X2 on Mytopo.com. You can customize them a bunch. Mine come on waterproof paper. I use them for my hunting trips out of state and prime areas in state.
On my phone I have Gaia GPS (old topo) and GPS Kit (kinda like Google Earth but you can add photos and other info like weather)


----------



## BillS (May 30, 2011)

KPGunn said:


> Try www.mytopo.com
> 
> I just printed off a bunch for my surrounding area.
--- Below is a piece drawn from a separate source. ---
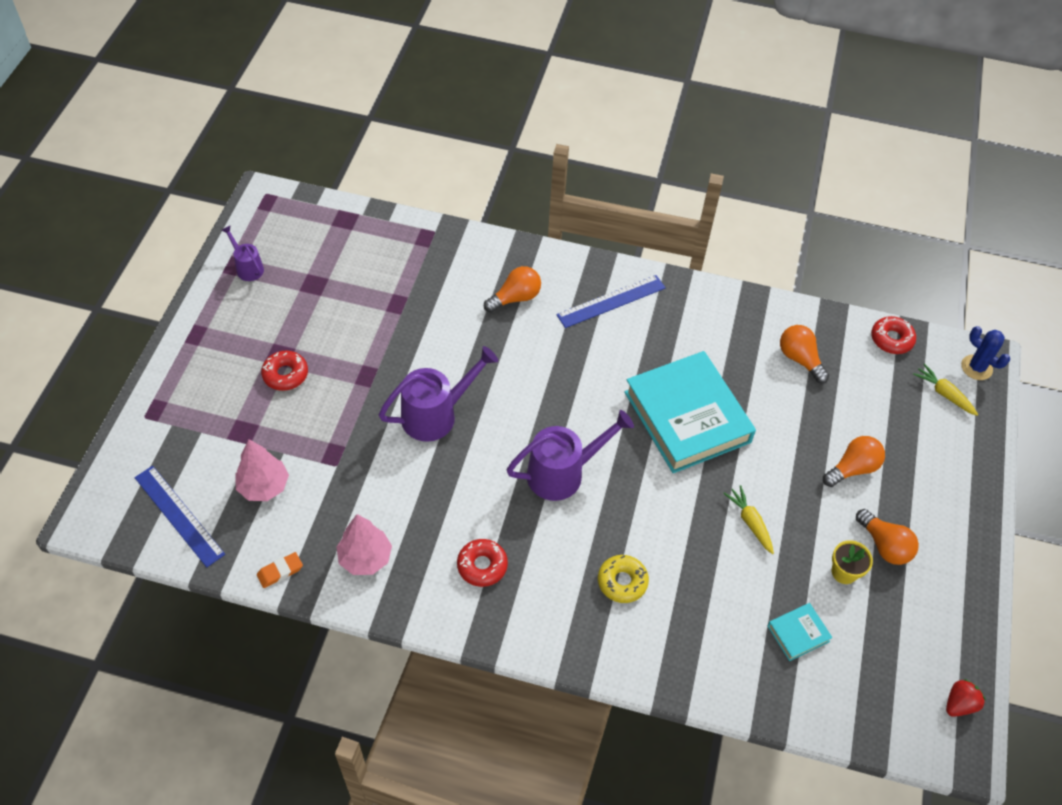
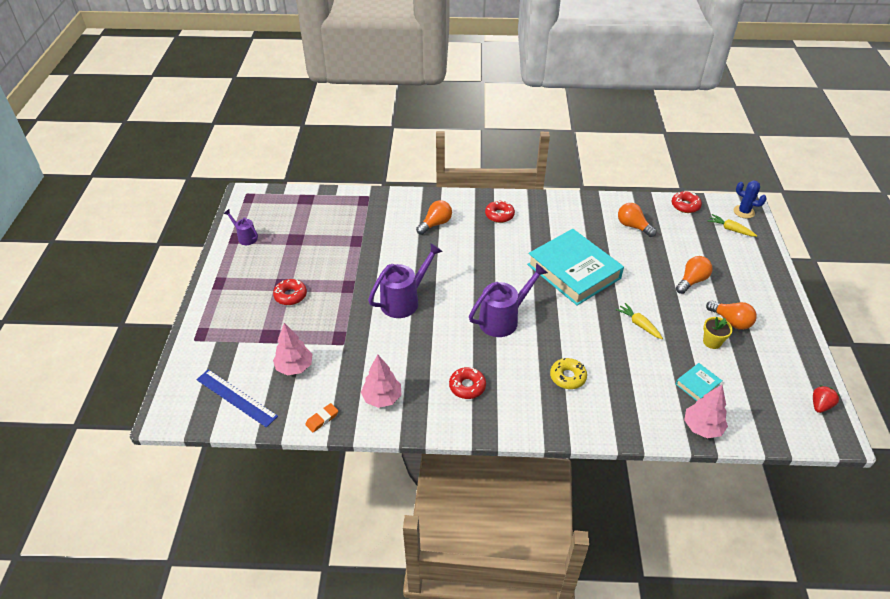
camera: 10 degrees left, 10 degrees down
(611, 301) = (499, 215): blue ruler -> red donut
(779, 699) = (702, 427): none -> pink tree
They aren't the best but they're free and if you can read a topo map they'll be fine. *After I printed them I highlighted certain areas then "laminated" them with packing tape making them waterproof and able to draw on them with a map pen*.


That was a good idea.


----------



## CulexPipiens (Nov 17, 2010)

http://store.usgs.gov/b2c_usgs/usgs...rd&carea=$ROOT&layout=6_1_61_48&uiarea=2)/.do

Free downloads... pick your area, zoom in/out and download.


----------



## zombieresponder (Aug 20, 2012)

CulexPipiens said:


> http://store.usgs.gov/b2c_usgs/usgs...rd&carea=$ROOT&layout=6_1_61_48&uiarea=2)/.do
> 
> Free downloads... pick your area, zoom in/out and download.


Unless someone has access to a large printer/plotter, the downloads won't help much. My wife works for fedex, and her stepmother works for a printing company. Even with that, it's cheaper for me to buy the USGS maps from their web store than it is for me to have them printed from the downloads.


----------